In most Indian households, gold jewellery is the most traditional type in which gold is carried. Gold jewellery is most likely to be carried on to future generations, and it is commonly used on specific celebrations for gifting purposes. If you inherit gold or receive gold as a gift from family relations, there is no penalty, but when you market it, you are eligible to pay tax on capital gains in the case of income. You shall not be allowed to report the same in your income tax return if you have inherited gold jewellery. But if your yearly salary is more than Rs 50 lakh, while filing income tax returns, you are mandated to report your assets, which include gold holdings comprising jewellery and liabilities. Like jewellery, coins, and bars, among others, gold can be kept in physical form. The yellow metal is a financial instrument, so any capital income you make you need to pay tax on it.
Short-term capital gain: Unless you sell gold within 36 months (3 years) of the date of acquisition, the profits will be subject to STCG taxation. Your gross total income will be added to these earnings and charged as per your tax slab.
Long-term capital gain: If the time between the acquisition of gold and the sale is more than 36 months, the income derived from the sale will be categorized as long-term capital gains. The long-term capital benefit from the selling of gold assets bears a 20 percent tax rate along with the related surcharge and cessation of schooling. The profits gained under LTCG are taxed under a different heading for long-term capital gains and are liable for the gold asset acquisition cost indexation gain. By reducing those indexed costs from the realized net sale price, the long-term capital gain is calculated.
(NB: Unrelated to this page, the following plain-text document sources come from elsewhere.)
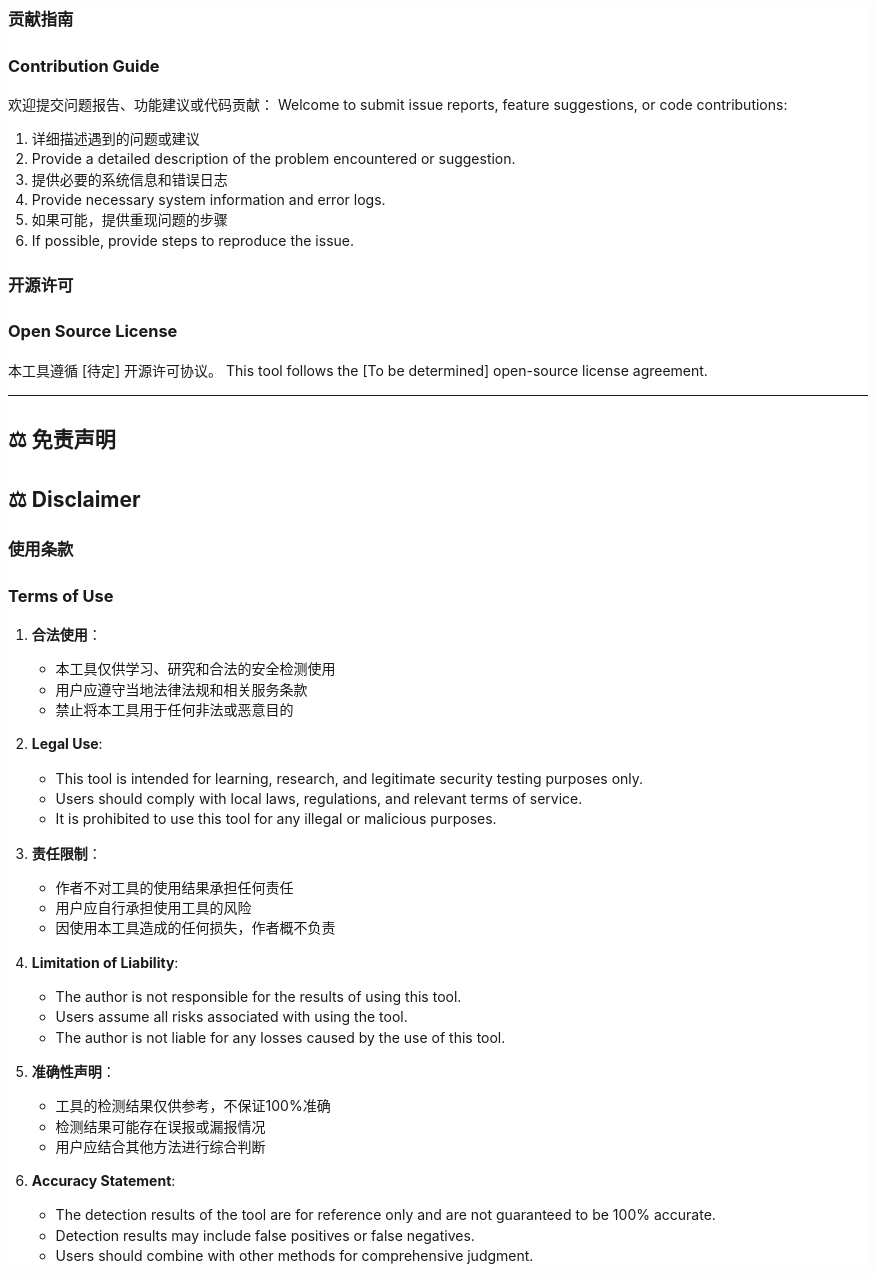 ### 贡献指南
### Contribution Guide
欢迎提交问题报告、功能建议或代码贡献：
Welcome to submit issue reports, feature suggestions, or code contributions:
1. 详细描述遇到的问题或建议
1. Provide a detailed description of the problem encountered or suggestion.
2. 提供必要的系统信息和错误日志
2. Provide necessary system information and error logs.
3. 如果可能，提供重现问题的步骤
3. If possible, provide steps to reproduce the issue.

### 开源许可
### Open Source License
本工具遵循 [待定] 开源许可协议。
This tool follows the [To be determined] open-source license agreement.

---

## ⚖️ 免责声明
## ⚖️ Disclaimer

### 使用条款
### Terms of Use

1. **合法使用**：
   - 本工具仅供学习、研究和合法的安全检测使用
   - 用户应遵守当地法律法规和相关服务条款
   - 禁止将本工具用于任何非法或恶意目的
1. **Legal Use**:
   - This tool is intended for learning, research, and legitimate security testing purposes only.
   - Users should comply with local laws, regulations, and relevant terms of service.
   - It is prohibited to use this tool for any illegal or malicious purposes.

2. **责任限制**：
   - 作者不对工具的使用结果承担任何责任
   - 用户应自行承担使用工具的风险
   - 因使用本工具造成的任何损失，作者概不负责
2. **Limitation of Liability**:
   - The author is not responsible for the results of using this tool.
   - Users assume all risks associated with using the tool.
   - The author is not liable for any losses caused by the use of this tool.

3. **准确性声明**：
   - 工具的检测结果仅供参考，不保证100%准确
   - 检测结果可能存在误报或漏报情况
   - 用户应结合其他方法进行综合判断
3. **Accuracy Statement**:
   - The detection results of the tool are for reference only and are not guaranteed to be 100% accurate.
   - Detection results may include false positives or false negatives.
   - Users should combine with other methods for comprehensive judgment.
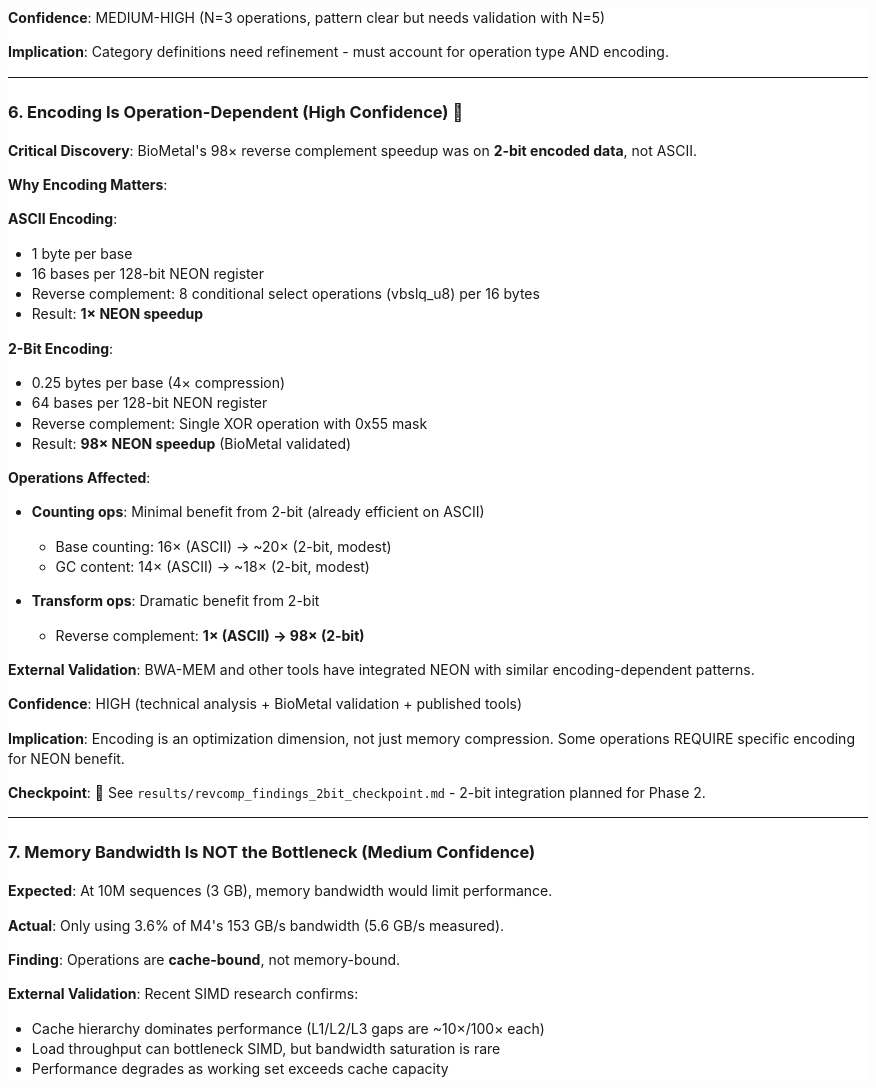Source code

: **Confidence**: MEDIUM-HIGH (N=3 operations, pattern clear but needs validation with N=5)

**Implication**: Category definitions need refinement - must account for operation type AND encoding.

---

### 6. Encoding Is Operation-Dependent (High Confidence) 🚀

**Critical Discovery**: BioMetal's 98× reverse complement speedup was on **2-bit encoded data**, not ASCII.

**Why Encoding Matters**:

**ASCII Encoding**:
- 1 byte per base
- 16 bases per 128-bit NEON register
- Reverse complement: 8 conditional select operations (vbslq_u8) per 16 bytes
- Result: **1× NEON speedup**

**2-Bit Encoding**:
- 0.25 bytes per base (4× compression)
- 64 bases per 128-bit NEON register
- Reverse complement: Single XOR operation with 0x55 mask
- Result: **98× NEON speedup** (BioMetal validated)

**Operations Affected**:
- **Counting ops**: Minimal benefit from 2-bit (already efficient on ASCII)
  - Base counting: 16× (ASCII) → ~20× (2-bit, modest)
  - GC content: 14× (ASCII) → ~18× (2-bit, modest)

- **Transform ops**: Dramatic benefit from 2-bit
  - Reverse complement: **1× (ASCII) → 98× (2-bit)**

**External Validation**: BWA-MEM and other tools have integrated NEON with similar encoding-dependent patterns.

**Confidence**: HIGH (technical analysis + BioMetal validation + published tools)

**Implication**: Encoding is an optimization dimension, not just memory compression. Some operations REQUIRE specific encoding for NEON benefit.

**Checkpoint**: 🚨 See `results/revcomp_findings_2bit_checkpoint.md` - 2-bit integration planned for Phase 2.

---

### 7. Memory Bandwidth Is NOT the Bottleneck (Medium Confidence)

**Expected**: At 10M sequences (3 GB), memory bandwidth would limit performance.

**Actual**: Only using 3.6% of M4's 153 GB/s bandwidth (5.6 GB/s measured).

**Finding**: Operations are **cache-bound**, not memory-bound.

**External Validation**: Recent SIMD research confirms:
- Cache hierarchy dominates performance (L1/L2/L3 gaps are ~10×/100× each)
- Load throughput can bottleneck SIMD, but bandwidth saturation is rare
- Performance degrades as working set exceeds cache capacity
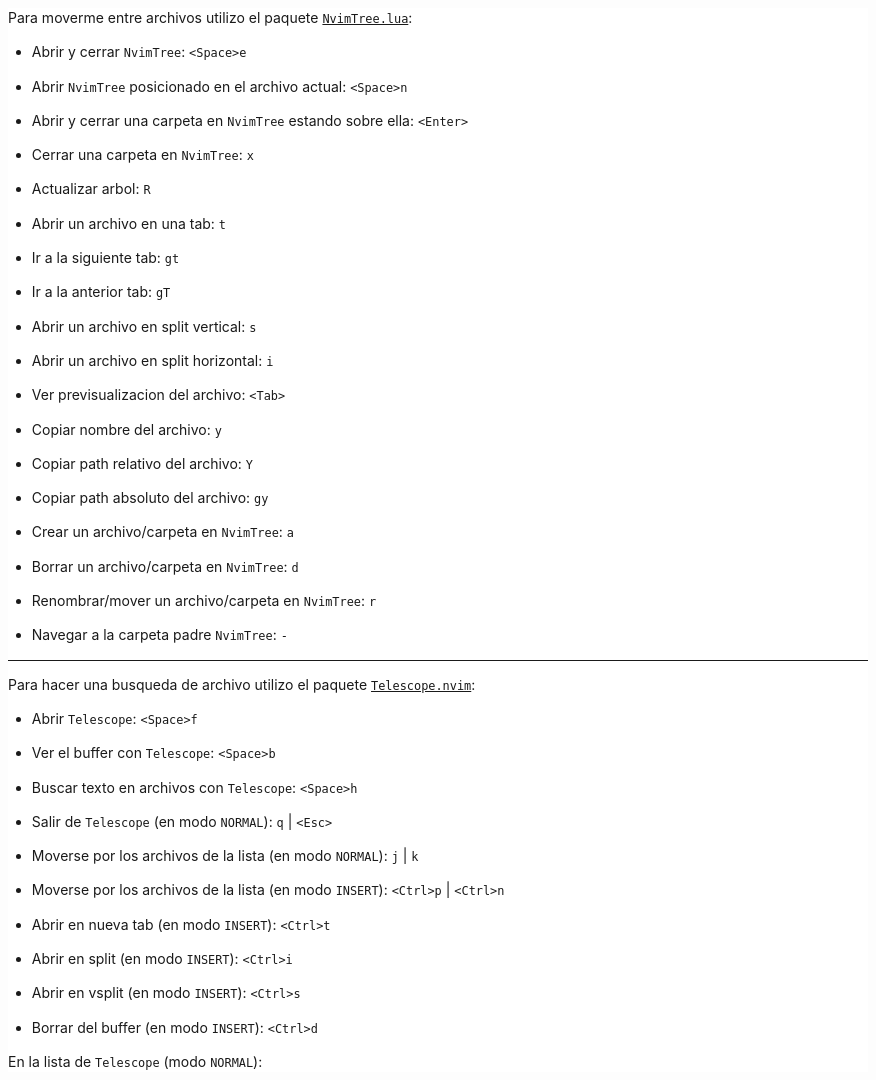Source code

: Para moverme entre archivos utilizo el paquete [`NvimTree.lua`](https://github.com/kyazdani42/nvim-tree.lua):

-   Abrir y cerrar `NvimTree`: `<Space>e`

-   Abrir `NvimTree` posicionado en el archivo actual: `<Space>n`

-   Abrir y cerrar una carpeta en `NvimTree` estando sobre ella: `<Enter>`

-   Cerrar una carpeta en `NvimTree`: `x`

-   Actualizar arbol: `R`

-   Abrir un archivo en una tab: `t`

-   Ir a la siguiente tab: `gt`

-   Ir a la anterior tab: `gT`

-   Abrir un archivo en split vertical: `s`

-   Abrir un archivo en split horizontal: `i`

-   Ver previsualizacion del archivo: `<Tab>`

-   Copiar nombre del archivo: `y`

-   Copiar path relativo del archivo: `Y`

-   Copiar path absoluto del archivo: `gy`

-   Crear un archivo/carpeta en `NvimTree`: `a`

-   Borrar un archivo/carpeta en `NvimTree`: `d`

-   Renombrar/mover un archivo/carpeta en `NvimTree`: `r`

-   Navegar a la carpeta padre `NvimTree`: `-`

---

Para hacer una busqueda de archivo utilizo el paquete [`Telescope.nvim`](https://github.com/nvim-telescope/telescope.nvim):

-   Abrir `Telescope`: `<Space>f`

-   Ver el buffer con `Telescope`: `<Space>b`

-   Buscar texto en archivos con `Telescope`: `<Space>h`

-   Salir de `Telescope` (en modo `NORMAL`): `q` | `<Esc>`

-   Moverse por los archivos de la lista (en modo `NORMAL`): `j` | `k`

-   Moverse por los archivos de la lista (en modo `INSERT`): `<Ctrl>p` | `<Ctrl>n`

-   Abrir en nueva tab (en modo `INSERT`): `<Ctrl>t`

-   Abrir en split (en modo `INSERT`): `<Ctrl>i`

-   Abrir en vsplit (en modo `INSERT`): `<Ctrl>s`

-   Borrar del buffer (en modo `INSERT`): `<Ctrl>d`

En la lista de `Telescope` (modo `NORMAL`):
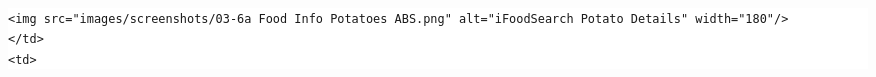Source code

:	<img src="images/screenshots/03-6a Food Info Potatoes ABS.png" alt="iFoodSearch Potato Details" width="180"/>
	</td>
	<td>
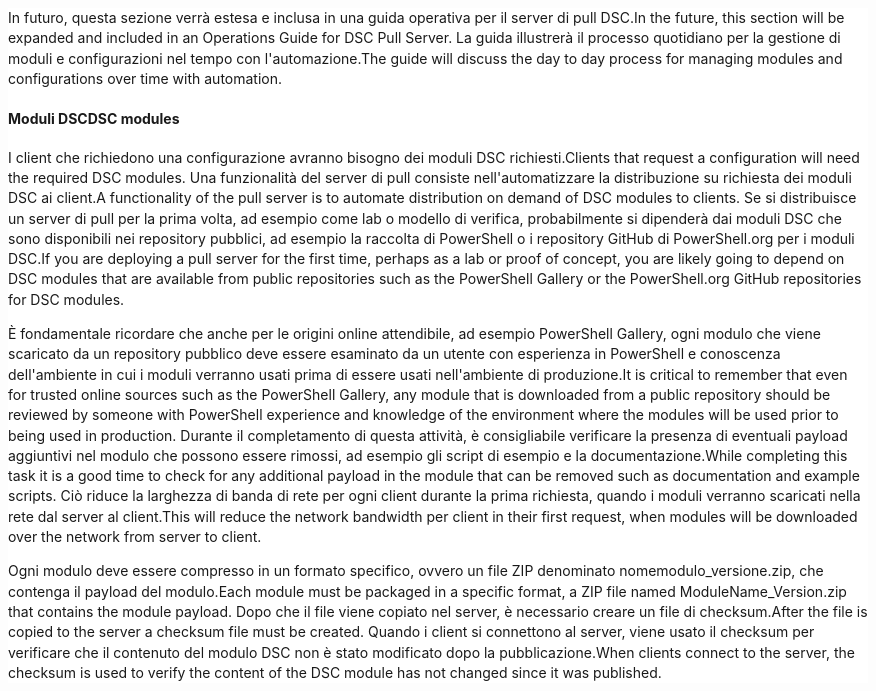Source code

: <span data-ttu-id="f0261-254">In futuro, questa sezione verrà estesa e inclusa in una guida operativa per il server di pull DSC.</span><span class="sxs-lookup"><span data-stu-id="f0261-254">In the future, this section will be expanded and included in an Operations Guide for DSC Pull Server.</span></span> <span data-ttu-id="f0261-255">La guida illustrerà il processo quotidiano per la gestione di moduli e configurazioni nel tempo con l'automazione.</span><span class="sxs-lookup"><span data-stu-id="f0261-255">The guide will discuss the day to day process for managing modules and configurations over time with automation.</span></span>

#### <a name="dsc-modules"></a><span data-ttu-id="f0261-256">Moduli DSC</span><span class="sxs-lookup"><span data-stu-id="f0261-256">DSC modules</span></span>

<span data-ttu-id="f0261-257">I client che richiedono una configurazione avranno bisogno dei moduli DSC richiesti.</span><span class="sxs-lookup"><span data-stu-id="f0261-257">Clients that request a configuration will need the required DSC modules.</span></span> <span data-ttu-id="f0261-258">Una funzionalità del server di pull consiste nell'automatizzare la distribuzione su richiesta dei moduli DSC ai client.</span><span class="sxs-lookup"><span data-stu-id="f0261-258">A functionality of the pull server is to automate distribution on demand of DSC modules to clients.</span></span> <span data-ttu-id="f0261-259">Se si distribuisce un server di pull per la prima volta, ad esempio come lab o modello di verifica, probabilmente si dipenderà dai moduli DSC che sono disponibili nei repository pubblici, ad esempio la raccolta di PowerShell o i repository GitHub di PowerShell.org per i moduli DSC.</span><span class="sxs-lookup"><span data-stu-id="f0261-259">If you are deploying a pull server for the first time, perhaps as a lab or proof of concept, you are likely going to depend on DSC modules that are available from public repositories such as the PowerShell Gallery or the PowerShell.org GitHub repositories for DSC modules.</span></span>

<span data-ttu-id="f0261-260">È fondamentale ricordare che anche per le origini online attendibile, ad esempio PowerShell Gallery, ogni modulo che viene scaricato da un repository pubblico deve essere esaminato da un utente con esperienza in PowerShell e conoscenza dell'ambiente in cui i moduli verranno usati prima di essere usati nell'ambiente di produzione.</span><span class="sxs-lookup"><span data-stu-id="f0261-260">It is critical to remember that even for trusted online sources such as the PowerShell Gallery, any module that is downloaded from a public repository should be reviewed by someone with PowerShell experience and knowledge of the environment where the modules will be used prior to being used in production.</span></span> <span data-ttu-id="f0261-261">Durante il completamento di questa attività, è consigliabile verificare la presenza di eventuali payload aggiuntivi nel modulo che possono essere rimossi, ad esempio gli script di esempio e la documentazione.</span><span class="sxs-lookup"><span data-stu-id="f0261-261">While completing this task it is a good time to check for any additional payload in the module that can be removed such as documentation and example scripts.</span></span> <span data-ttu-id="f0261-262">Ciò riduce la larghezza di banda di rete per ogni client durante la prima richiesta, quando i moduli verranno scaricati nella rete dal server al client.</span><span class="sxs-lookup"><span data-stu-id="f0261-262">This will reduce the network bandwidth per client in their first request, when modules will be downloaded over the network from server to client.</span></span>

<span data-ttu-id="f0261-263">Ogni modulo deve essere compresso in un formato specifico, ovvero un file ZIP denominato nomemodulo_versione.zip, che contenga il payload del modulo.</span><span class="sxs-lookup"><span data-stu-id="f0261-263">Each module must be packaged in a specific format, a ZIP file named ModuleName_Version.zip that contains the module payload.</span></span> <span data-ttu-id="f0261-264">Dopo che il file viene copiato nel server, è necessario creare un file di checksum.</span><span class="sxs-lookup"><span data-stu-id="f0261-264">After the file is copied to the server a checksum file must be created.</span></span>
<span data-ttu-id="f0261-265">Quando i client si connettono al server, viene usato il checksum per verificare che il contenuto del modulo DSC non è stato modificato dopo la pubblicazione.</span><span class="sxs-lookup"><span data-stu-id="f0261-265">When clients connect to the server, the checksum is used to verify the content of the DSC module has not changed since it was published.</span></span>
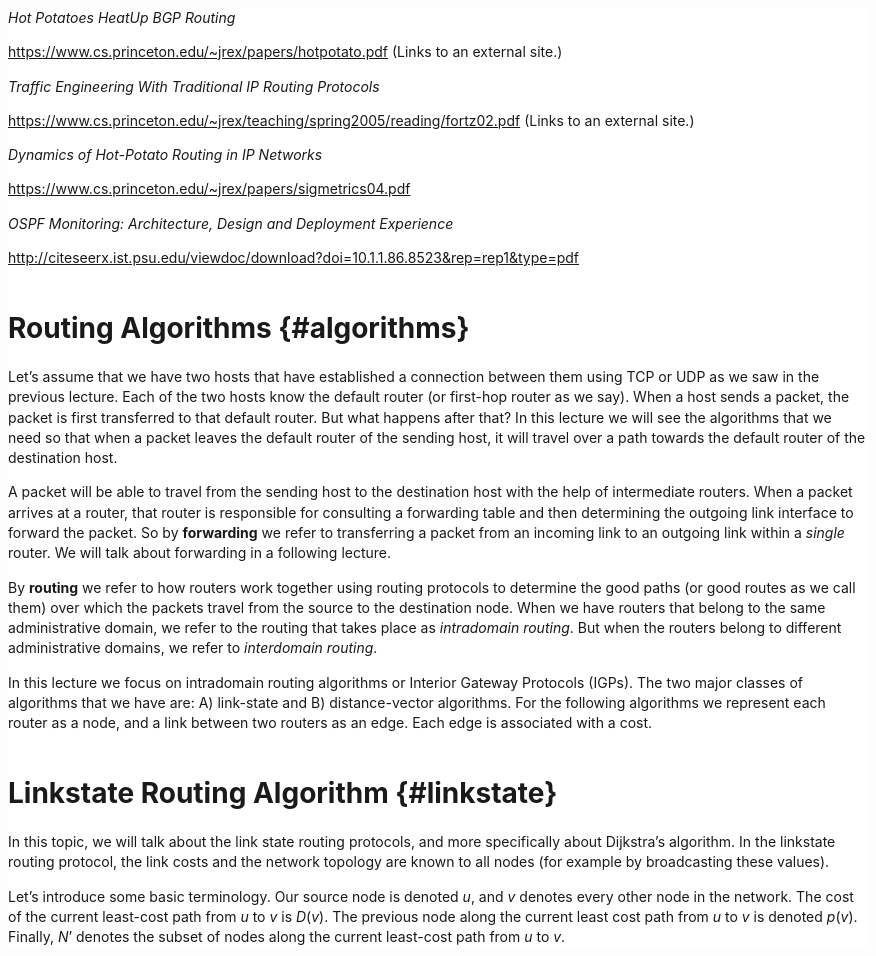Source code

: *Hot Potatoes HeatUp BGP Routing*

https://www.cs.princeton.edu/~jrex/papers/hotpotato.pdf (Links to an external site.) 

*Traffic Engineering With Traditional IP Routing Protocols*

https://www.cs.princeton.edu/~jrex/teaching/spring2005/reading/fortz02.pdf (Links to an external site.) 

*Dynamics of Hot-Potato Routing in IP Networks*

https://www.cs.princeton.edu/~jrex/papers/sigmetrics04.pdf

*OSPF Monitoring: Architecture, Design and Deployment Experience*

http://citeseerx.ist.psu.edu/viewdoc/download?doi=10.1.1.86.8523&rep=rep1&type=pdf


# Routing Algorithms {#algorithms}

Let’s assume that we have two hosts that have established a connection between them using TCP or UDP as we saw in the previous lecture. Each of the two hosts know the default router (or first-hop router as we say). When a host sends a packet, the packet is first transferred to that default router. But what happens after that? In this lecture we will see the algorithms that we need so that when a packet leaves the default router of the sending host, it will travel over a path towards the default router of the destination host.

A packet will be able to travel from the sending host to the destination host with the help of intermediate routers. When a packet arrives at a router, that router is responsible for consulting a forwarding table and then determining the outgoing link interface to forward the packet. So by **forwarding** we refer to transferring a packet from an incoming link to an outgoing link within a *single* router. We will talk about forwarding in a following lecture.

By **routing** we refer to how routers work together using routing protocols to determine the good paths (or good routes as we call them) over which the packets travel from the source to the destination node. When we have routers that belong to the same administrative domain, we refer to the routing that takes place as *intradomain routing*. But when the routers belong to different administrative domains, we refer to *interdomain routing*.

In this lecture we focus on intradomain routing algorithms or Interior Gateway Protocols (IGPs). The two major classes of algorithms that we have are: A) link-state and B) distance-vector algorithms. For the following algorithms we represent each router as a node, and a link between two routers as an edge. Each edge is associated with a cost.


# Linkstate Routing Algorithm {#linkstate}

In this topic, we will talk about the link state routing protocols, and more specifically about Dijkstra’s algorithm. In the linkstate routing protocol, the link costs and the network topology are known to all nodes (for example by broadcasting these values).

Let’s introduce some basic terminology. Our source node is denoted $u$, and $v$ denotes every other node in the network. The cost of the current least-cost path from $u$ to $v$ is $D(v)$. The previous node along the current least cost path from $u$ to $v$ is denoted $p(v)$. Finally, $N’$ denotes the subset of nodes along the current least-cost path from $u$ to $v$.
It is worth remembering that you should reveal the price paid by the original buyer in the case of inherited gold. If you do not have the specifics of the initial price paid, you will, as of 1 April 2001, report the fair market value. If the receipts are not obtained, you will have to procure the valuation as at the date of acquisition by the transferor or 1 April 2001, whichever is later, from the income tax-registered buyer.